B. Latar belakang didirikannya ICC ini tidak terlepas dari fakta bahwa diberbagai belahan dunia
telah terjadi tindakan kekejaman terhadap manusia baik itu wanita dan anak-anak yang menjadi
korban dari kebijakan penguasa. Selain itu pendiirian ICC juga dimaksudkan untuk mencegah
terulangnya kekejaman manusia terhadap manusia lainnya.

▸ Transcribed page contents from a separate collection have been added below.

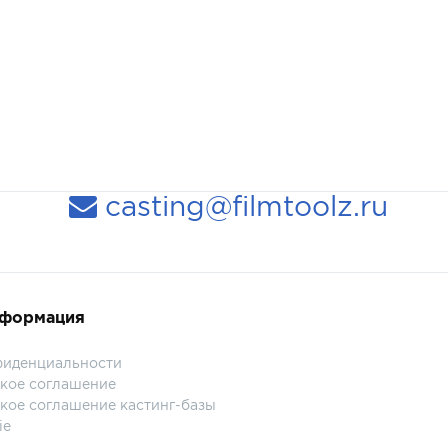
casting@filmtoolz.ru
нформация
фиденциальности
кое соглашение
кое соглашение кастинг-базы
ie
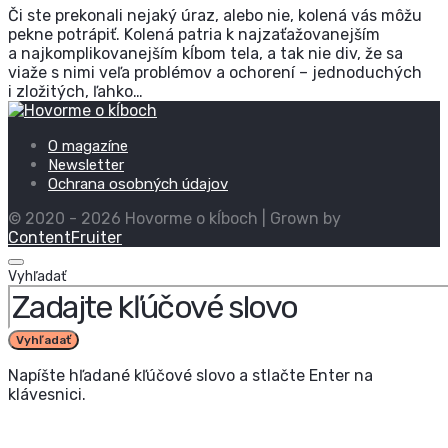
Či ste prekonali nejaký úraz, alebo nie, kolená vás môžu
pekne potrápiť. Kolená patria k najzaťažovanejším
a najkomplikovanejším kĺbom tela, a tak nie div, že sa
viaže s nimi veľa problémov a ochorení – jednoduchých
i zložitých, ľahko…
O magazíne
Newsletter
Ochrana osobných údajov
© 2020 - 2026 Hovorme o kĺboch | Grown by
ContentFruiter
Vyhľadať
Vyhľadať
Napíšte hľadané kľúčové slovo a stlačte Enter na
klávesnici.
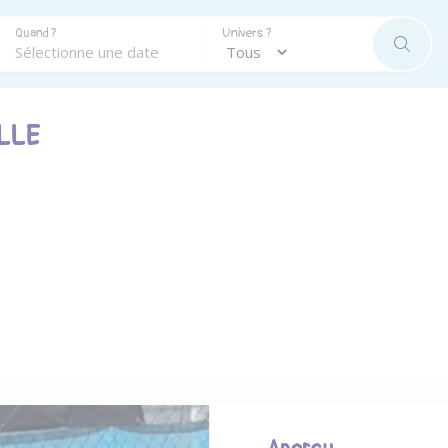
Quand ?
Univers ?
RECHE
LLE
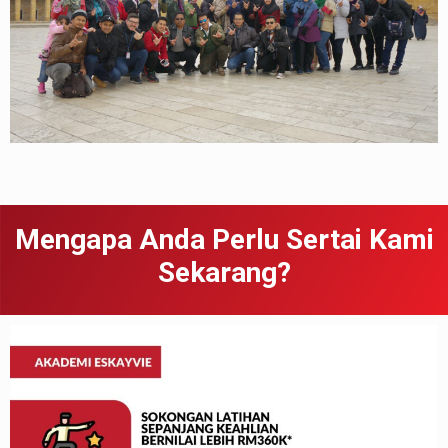
Mengapa Anda Perlu Sertai Kami
Sekarang?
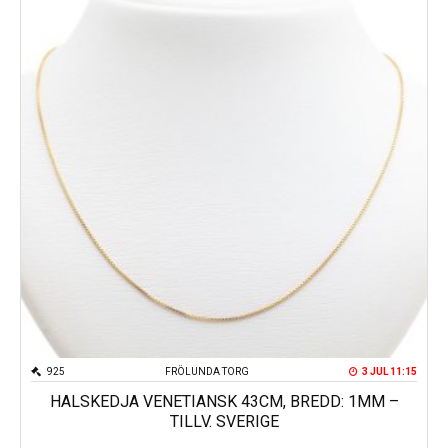
925
FRÖLUNDA TORG
3 JUL 11:15
HALSKEDJA VENETIANSK 43CM, BREDD: 1MM –
TILLV. SVERIGE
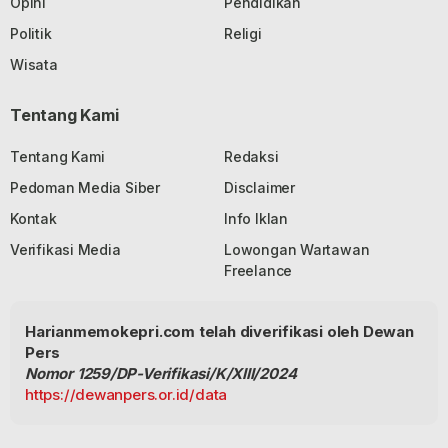
Opini
Pendidikan
Politik
Religi
Wisata
Tentang Kami
Tentang Kami
Redaksi
Pedoman Media Siber
Disclaimer
Kontak
Info Iklan
Verifikasi Media
Lowongan Wartawan
Freelance
Harianmemokepri.com telah diverifikasi oleh Dewan
Pers
Nomor 1259/DP-Verifikasi/K/XIII/2024
https://dewanpers.or.id/data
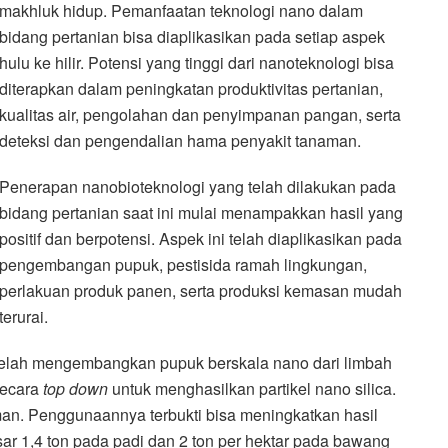
makhluk hidup. Pemanfaatan teknologi nano dalam
bidang pertanian bisa diaplikasikan pada setiap aspek
hulu ke hilir. Potensi yang tinggi dari nanoteknologi bisa
diterapkan dalam peningkatan produktivitas pertanian,
kualitas air, pengolahan dan penyimpanan pangan, serta
deteksi dan pengendalian hama penyakit tanaman.
Penerapan nanobioteknologi yang telah dilakukan pada
bidang pertanian saat ini mulai menampakkan hasil yang
positif dan berpotensi. Aspek ini telah diaplikasikan pada
pengembangan pupuk, pestisida ramah lingkungan,
perlakuan produk panen, serta produksi kemasan mudah
terurai.
telah mengembangkan pupuk berskala nano dari limbah
secara
top down
untuk menghasilkan partikel nano silica.
aman. Penggunaannya terbukti bisa meningkatkan hasil
ar 1,4 ton pada padi dan 2 ton per hektar pada bawang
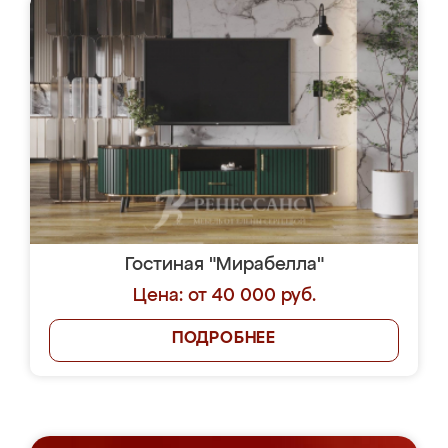
Гостиная "Мирабелла"
Цена: от 40 000 руб.
ПОДРОБНЕЕ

ICC dapat menangani kasus
pelanggaran HAM berat yang dilakukan oleh negara bukan peratifikasi Statuta di wilayah negara
anggota Statuta, maka harus mengajukan pernyataan yang diajukan ke kantor panitera bahwa
negara tersebut menerima pelaksanaan yurisdiksi ICC. Jadi, jika dilihat dari kasus diatas dapat
disimpulkan bahwa ICC dapat menyelesaikan atau memiliki yuridiksi dalam mengadili kejahatan
HAM berat yang terjadi pada kasus tersebut.

3. Timbulnya pertanggungjawaban komando terkait pelanggaran HAM berat dalam hukum


pidana internasional, tidak terlepas dari perkembangan hukum humaniter internasional.
Pemegang komando bertanggung jawab atas akibat yang timbul dari kesalahan (wrongful act)
berupa tidak melakukan kewajiban hukumnya, yaitu dalam hal memerintah dan mengatur,
menegakan disiplin terhadap hukum, serta mencegah dan menindak pelaku pelanggaran.
Pertanggungjawaban komando berkembang pasca PD II, melalui tokyo tribunal yang menangani
perkara Jenderal Tomoyuki Yamashita, telah meletakkan prinsip pertanggungjawaban komando
sebagai berikut:
- Komandan harus bertanggungjawab atas kejahatan anak buahnya jika terpenuhi unsur-unsur
yang menjadi dasar dalam penuntutan pertanggungjawaban komando.
- Komandan mengetahui atau seharusnya mengetahui anak buahnya akan melakukan suatu
kejahatan (perang) tetapi ia tidak mencegahnya.
- Komandan mengetahui atau seharusnya mengetahui anak buahnya telah melakukan
kejahatan tetapi ia tidak menghukumnya.
Jadi, dari pernyataan diatas dapat disimpulkan bahwa pertanggungjawaban komando berlaku
untuk semua tindak pidana yang dilakukan oleh anggota militer tersebut karena menurut hukum
pertanggungjawaban komando, atasan harus dihukum atas ketidaktahuan tentang kejahatan yang
dilakukan oleh bawahannya (terlebih lagi jika menyangkut HAM.